A republican prisoner in Lithuania is being held in "inhuman and degrading conditions" that are in clear breach of the European Convention on Human Rights, his lawyer has said.

Michael Campbell from Dundalk has been prevented from seeing any family member for almost three years. He is facing charges of attempting to buy arms for the Real IRA which he is denying.

Campbell (37) was arrested in January 2008 as part of a sting involving MI5, gardaí and Lithuanian police. His lawyer, Peter Corrigan, recently visited him in Lukiskes prison in Vilnius.

Corrigan said: "I was horrified. He shares a tiny cell with six other prisoners. The toilet they all use is a hole in the ground of the cell. My client is locked up 23 hours a day. There is no exercise yard. He is just allowed a brief walk outside his cell every day.

"Since his arrest, Mr Campbell has been prevented from seeing a single family member or friend – that is unheard of in any prison in the world. It was 18 months before he was even allowed to make a phone call home.
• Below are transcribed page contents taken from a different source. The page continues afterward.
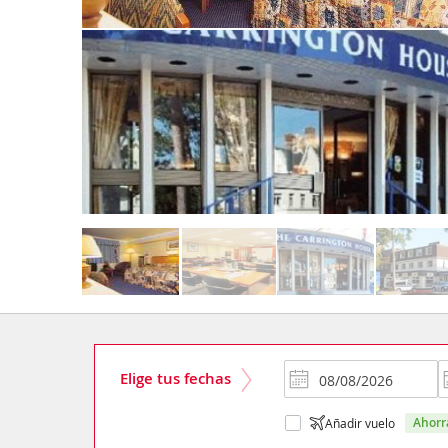
Elige tus fechas
ahor
Añadir vuelo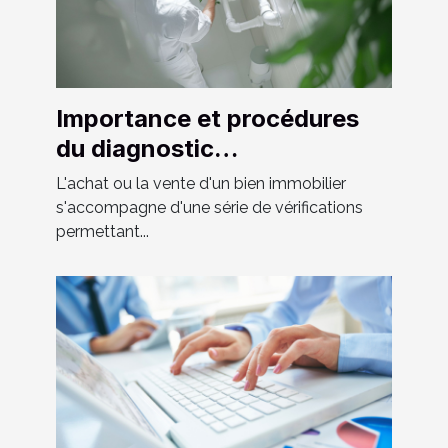
Importance et procédures
du diagnostic
assainissement lors de la
L'achat ou la vente d'un bien immobilier
vente
s'accompagne d'une série de vérifications
permettant...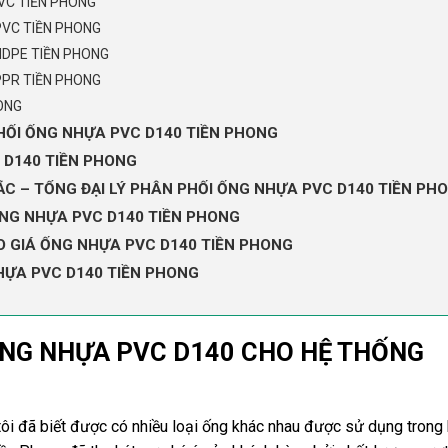
VC TIỀN PHONG
PVC TIỀN PHONG
HDPE TIỀN PHONG
PPR TIỀN PHONG
ONG
PHỐI ỐNG NHỰA PVC D140 TIỀN PHONG
C D140 TIỀN PHONG
C – TỔNG ĐẠI LÝ PHÂN PHỐI ỐNG NHỰA PVC D140 TIỀN PH
NG NHỰA PVC D140 TIỀN PHONG
 GIÁ ỐNG NHỰA PVC D140 TIỀN PHONG
HỰA PVC D140 TIỀN PHONG
 ỐNG NHỰA PVC D140 CHO HỆ THỐNG
ôi đã biết được có nhiều loại ống khác nhau được sử dụng trong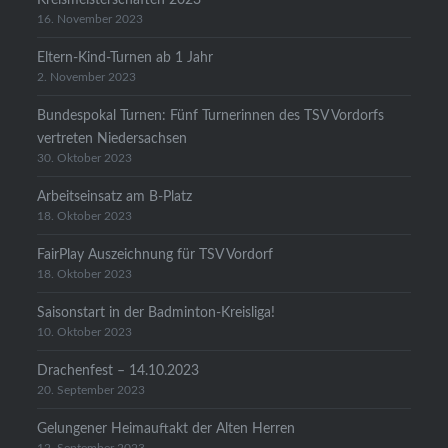
16. November 2023
Eltern-Kind-Turnen ab 1 Jahr
2. November 2023
Bundespokal Turnen: Fünf Turnerinnen des TSV Vordorfs
vertreten Niedersachsen
30. Oktober 2023
Arbeitseinsatz am B-Platz
18. Oktober 2023
FairPlay Auszeichnung für TSV Vordorf
18. Oktober 2023
Saisonstart in der Badminton-Kreisliga!
10. Oktober 2023
Drachenfest – 14.10.2023
20. September 2023
Gelungener Heimauftakt der Alten Herren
His cell mates don't speak English, so he has no communication with other human beings which is taking its toll psychologically."

Corrigan said he also had "serious concerns" about his client's physical health: "He has lost a lot of weight. He gets three meals a day which all consist of raw fish. The conditions in any Irish jail... don't compare to this. I've visited Belmarsh prison in England where the cells are like concrete coffins but it's a holiday camp compared to Lukiskes."

Human rights group British Irish Rights Watch is monitoring the situation. A report for the European Committee for the Prevention of Torture uncovered atrocious conditions in the jail.

Campbell, who was in Vilnius buying counterfeit cigarettes, was subject to a major sting when a secret agent posing as a cigarette dealer allegedly offered to show him arms. If convicted, he faces up to 20 years in jail. His trial has been adjourned until later this month.